Esslingen. Die Zahl neuer Flüchtlinge im Landkreis ist im Frühjahr drastisch gesunken und trotzdem ist von keiner Entspannung die Rede. Im Esslinger Landratsamt rechnet man weiter damit, dass bis zum Jahresende rund 3 000 Unterkunftsplätze fehlen werden. Mit ein Grund: Sporthallen und Zelte werden Schritt für Schritt geräumt, damit Vereinsleben und Schulsport wieder wie gewohnt funktionieren können. Die Menschen müssen folglich woanders unterkommen. Gleichzeitig brauchen immer mehr Flüchtlinge eine dauerhafte Bleibe. Die Stadt Kirchheim muss von jetzt ab bis zum Jahresende 166 Menschen bezahlbaren Wohnraum bieten. Weil auf den nicht nur Flüchtlinge, die im Land bleiben dürfen, angewiesen sind, fehlen kreisweit in den kommenden zehn Jahren 6 000 Mietwohnungen. Allein im Kreis Esslingen sind zurzeit 2500 Menschen von Obdachlosigkeit bedroht. Doch beim sozialen Wohnungsbau hat der Landkreis gleich zwei dicke Probleme: Es gibt kaum geeeigneten Baugrund und wenn, dann sind die Baukosten viel zu hoch. 6 000 Euro pro Quadratmeter sind in manchen Gegenden keine Ausnahme – das Grundstück nicht eingerechnet.

Jetzt soll es für ein Drittel gehen. Der Landkreis will seinen Bürgermeistern in der kommenden Woche einen entsprechenden Vorschlag unterbreiten.
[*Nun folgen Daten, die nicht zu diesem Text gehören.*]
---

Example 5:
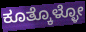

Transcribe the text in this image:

ಕೂತ್ಕೊಳ್ಳೋ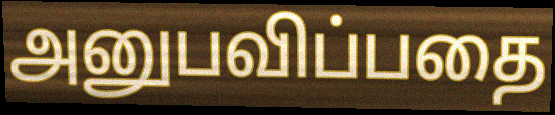
அனுபவிப்பதைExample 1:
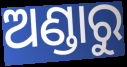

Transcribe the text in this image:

ଅଣ୍ଡାରୁ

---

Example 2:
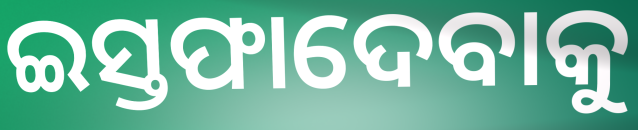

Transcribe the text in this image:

ଇସ୍ତଫାଦେବାକୁ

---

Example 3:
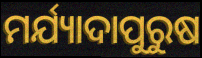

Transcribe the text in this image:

ମର୍ଯ୍ୟାଦାପୁରୁଷ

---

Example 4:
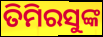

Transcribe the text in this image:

ତିମିରସୁଙ୍କ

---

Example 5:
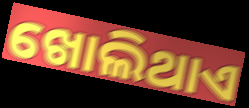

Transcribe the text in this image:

ଖୋଲିଥାଏ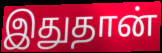
இதுதான்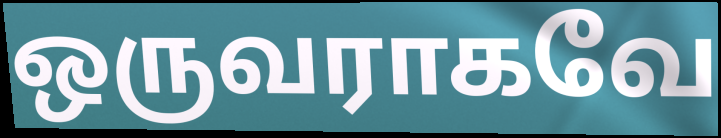
ஒருவராகவே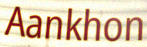
Aankhon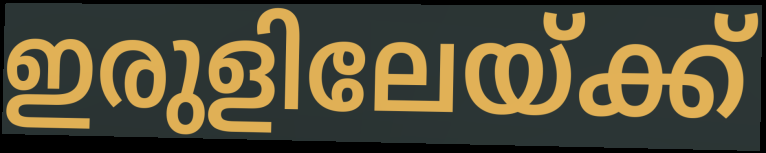
ഇരുളിലേയ്ക്ക്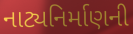
નાટ્યનિર્માણનીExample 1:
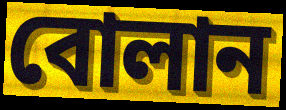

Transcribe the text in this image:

বোলান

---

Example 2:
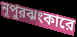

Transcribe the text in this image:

নূপুরঝংকারে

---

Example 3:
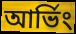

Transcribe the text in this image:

আর্ভিং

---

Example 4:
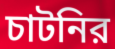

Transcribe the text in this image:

চাটনির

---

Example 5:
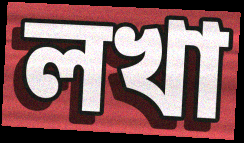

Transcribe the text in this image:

লখা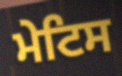
ਮੇਟਿਸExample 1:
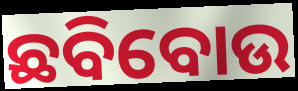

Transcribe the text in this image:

ଛବିବୋଉ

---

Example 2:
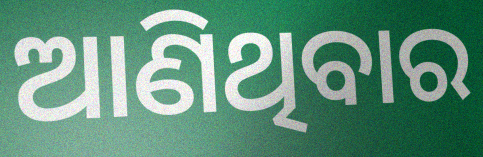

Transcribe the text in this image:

ଆଣିଥିବାର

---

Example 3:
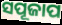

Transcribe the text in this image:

ସପୂଜାପ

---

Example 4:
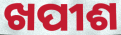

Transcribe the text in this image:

ଖପୀଶ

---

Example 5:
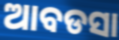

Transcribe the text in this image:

ଆବଡସା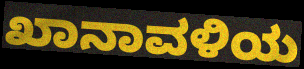
ಖಾನಾವಳಿಯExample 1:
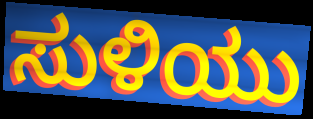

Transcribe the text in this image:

ಸುಳಿಯು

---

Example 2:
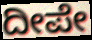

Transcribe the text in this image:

ದೀಪೇ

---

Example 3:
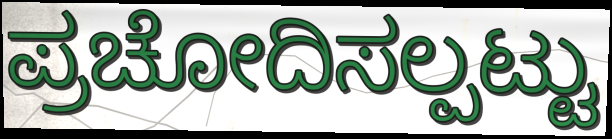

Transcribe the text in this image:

ಪ್ರಚೋದಿಸಲ್ಪಟ್ಟು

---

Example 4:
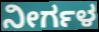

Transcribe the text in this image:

ನೀರ್ಗಳ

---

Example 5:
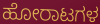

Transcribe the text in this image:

ಹೋರಾಟಗಳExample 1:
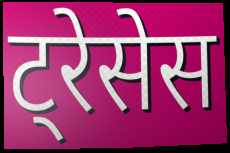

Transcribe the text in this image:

ट्रेसेस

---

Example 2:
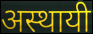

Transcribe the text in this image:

अस्थायी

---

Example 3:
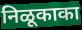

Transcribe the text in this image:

निळूकाका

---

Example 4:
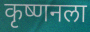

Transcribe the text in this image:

कृष्णनला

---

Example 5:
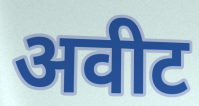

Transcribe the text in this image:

अवीट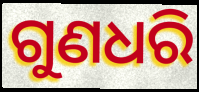
ଗୁଣଧରି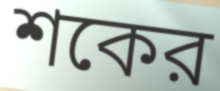
শকেরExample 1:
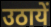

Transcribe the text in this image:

उठायें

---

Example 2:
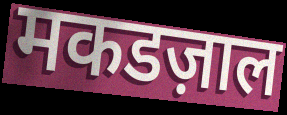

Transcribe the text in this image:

मकडज़ाल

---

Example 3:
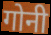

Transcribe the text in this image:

गोनी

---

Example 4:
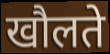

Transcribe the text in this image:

खौलते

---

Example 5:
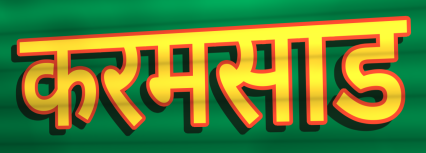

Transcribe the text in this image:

करमसाड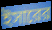
ইসারেরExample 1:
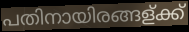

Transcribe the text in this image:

പതിനായിരങ്ങള്ക്ക്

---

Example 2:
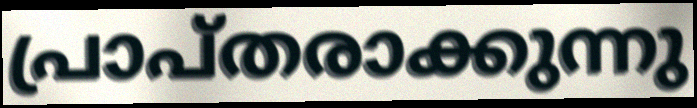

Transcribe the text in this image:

പ്രാപ്തരാക്കുന്നു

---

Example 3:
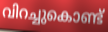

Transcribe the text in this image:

വിറച്ചുകൊണ്ട്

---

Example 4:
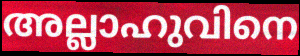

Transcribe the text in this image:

അല്ലാഹുവിനെ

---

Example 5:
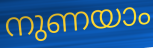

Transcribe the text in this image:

നുണയാംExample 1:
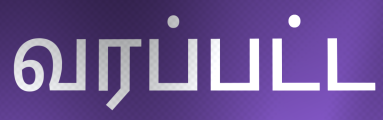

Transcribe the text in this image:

வரப்பட்ட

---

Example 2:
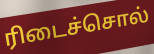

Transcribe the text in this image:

ரிடைச்சொல்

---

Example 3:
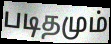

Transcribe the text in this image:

படிதமும்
In Zusammenarbeit mit den sechs großen Wohnbaugenossenschaften im Kreis sollen vermehrt Modulbauten entstehen, die sowohl für die Erst- wie auch für die dauerhafte Anschlussunterbringung geeignet sind. Die Städte und Gemeinden stellen dem Bauträger das Grundstück im Wege des Erbbaurechts zum symbolischen Schnäppchenpreis zur Verfügung, der Landkreis tritt nach Fertigstellung als Generalmieter auf.
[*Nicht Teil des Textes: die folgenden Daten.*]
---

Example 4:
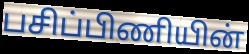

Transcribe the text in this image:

பசிப்பிணியின்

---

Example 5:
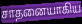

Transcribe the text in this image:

சாதனையாகிய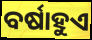
ବର୍ଷାହୁଏ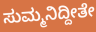
ಸುಮ್ಮನಿದ್ದೀತೇ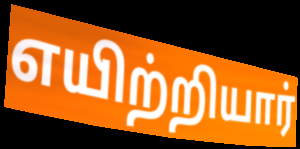
எயிற்றியார்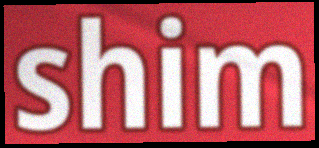
shimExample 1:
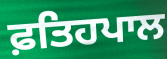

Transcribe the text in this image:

ਫ਼ਤਿਹਪਾਲ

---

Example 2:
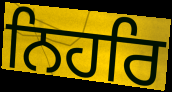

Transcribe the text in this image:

ਨਿਹਰਿ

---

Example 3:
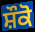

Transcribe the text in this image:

ਸ਼ੌਕੋ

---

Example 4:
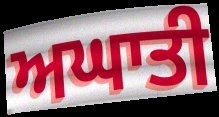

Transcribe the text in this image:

ਅਘਾਤੀ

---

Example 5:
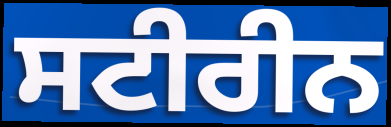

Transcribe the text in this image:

ਸਟੀਰੀਨ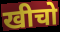
खीचो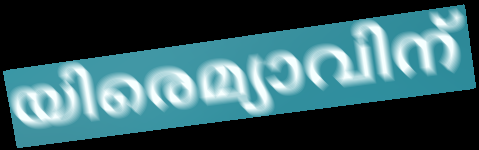
യിരെമ്യാവിന്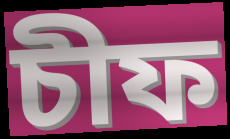
চীফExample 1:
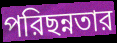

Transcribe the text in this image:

পরিছন্নতার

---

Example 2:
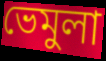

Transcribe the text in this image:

ভেমুলা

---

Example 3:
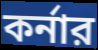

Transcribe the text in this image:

কর্নার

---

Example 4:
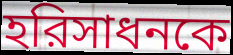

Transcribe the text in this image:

হরিসাধনকে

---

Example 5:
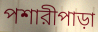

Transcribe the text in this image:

পশারীপাড়াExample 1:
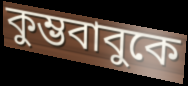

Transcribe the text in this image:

কুম্ভবাবুকে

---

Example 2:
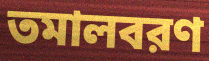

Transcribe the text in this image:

তমালবরণ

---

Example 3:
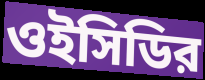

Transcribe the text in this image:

ওইসিডির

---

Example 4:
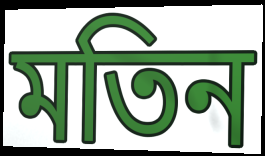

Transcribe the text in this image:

মতিন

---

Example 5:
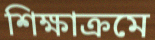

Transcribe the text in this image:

„Wir mischen uns damit nicht in kommunale Aufgaben ein“, betont Landrat Heinz Eininger, der sich gestern von den Fraktionen im Finanzausschuss den Auftrag für weitere Verhandlungen erteilen ließ. Es gehe darum, schnell zu sein, indem man mit den sechs großen Bauträgern bereits vorhandene Strukturen nutze. Am 2. Juni ist ein Fachtag mit allen beteiligten Stellen geplant. Eine Expertenrunde, in der Bedarf konkretisiert, die Verfügbarkeit von Flächen ermittelt und leuchtende Beispiele aus dem In- und Ausland auf den Tisch kommen sollen.

In den Großen Kreisstädten, die bei der Unterbringung von Flüchtlingen die Hauptlast zu tragen haben, dürfte der Vorschlag niemand von den Sitzen reißen. Die meisten haben längst reagiert. Mit eigenen Konzepten und ersten Planungsschritten. Kirchheims Oberbürgermeisterin Angelika Matt-Heidecker weiß, dass solche Initiativen auf die Schnelle nicht weiter helfen. Zumindest für dieses und das kommende Jahr verspricht sie sich davon wenig. „Ich lebe im Hier und Jetzt“, sagt die Rathauschefin. „Der Vorschlag mag sinnvoll sein, aber die Menschen sind ja schon da.“

Die Stadt ist bereits einen Schritt weiter: Vorgestern wurden die Zuschüsse für Neubauten in Lindorf und im Hafenkäs bewilligt. Für die Bebauung des Güterbahnhof-Areals ist ein städtebaulicher Wettbewerb auf den Weg gebracht. Bevor dort Anfang 2018 feste Wohnungen entstehen, wird das Gelände dem Landkreis zur Verfügung gestellt. Dorthin will man 270 Flüchtlinge in Container umsiedeln, die bisher noch in der Kreissporthalle untergebracht sind. Die Halle soll voraussichtlich zum Jahresende geräumt werden. Dann läuft auch der Mietvertrag für die Sammelunterkunft in der Dettinger Straße aus. Für die dort lebenden 100 Menschen werden zusätzliche Ausweichquartiere benötigt. Von Entspannung redet bis heute niemand.